= What you should do =
Copy out every line from the records that includes "right".

= Records shown =

☆ ☆ ☆ ☆ ☆ ☆ ☆

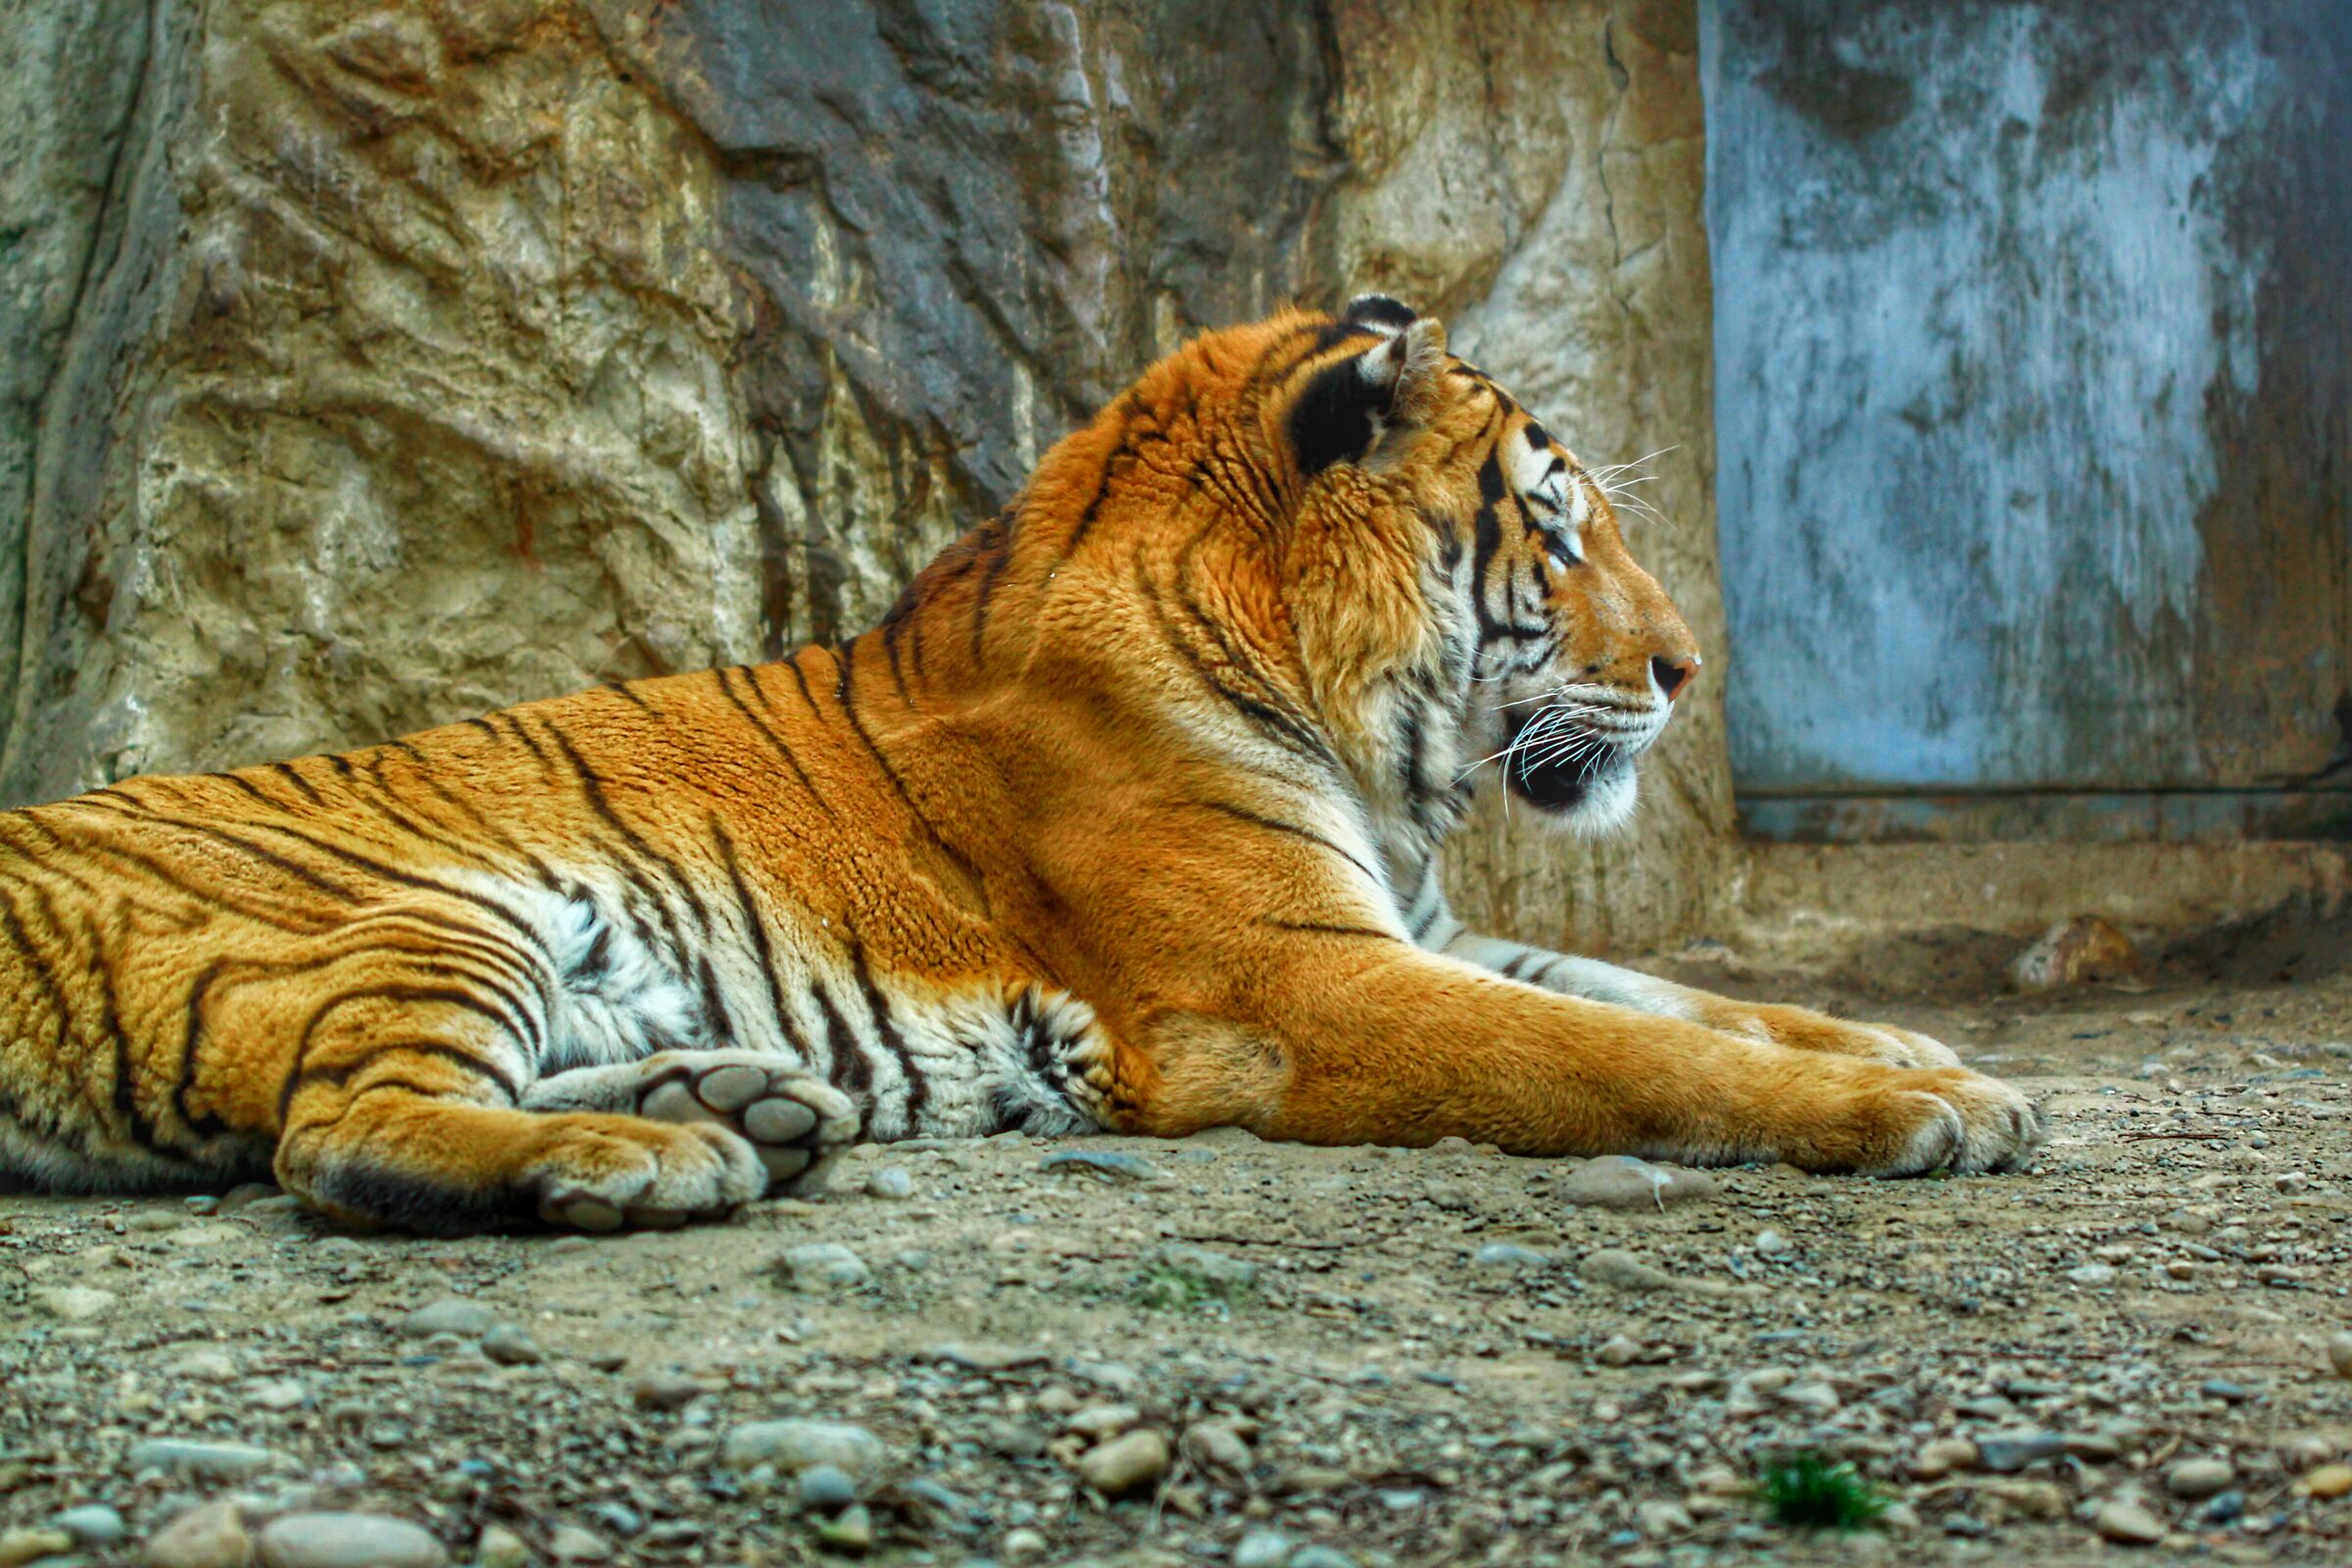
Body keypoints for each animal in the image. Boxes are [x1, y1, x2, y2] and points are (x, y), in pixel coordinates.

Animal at [0, 297, 2044, 1234]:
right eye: (1554, 533)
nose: (1687, 672)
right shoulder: (1295, 983)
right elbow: (1631, 1053)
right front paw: (1918, 1114)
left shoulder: (1416, 927)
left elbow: (1687, 995)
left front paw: (1939, 1056)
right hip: (428, 910)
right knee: (334, 1132)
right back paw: (653, 1158)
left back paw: (742, 1103)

☆ ☆ ☆ ☆ ☆ ☆ ☆

= Your solution =
right eye: (1554, 533)
right shoulder: (1295, 983)
right elbow: (1631, 1053)
right front paw: (1918, 1114)
right hip: (428, 910)
right knee: (334, 1132)
right back paw: (653, 1158)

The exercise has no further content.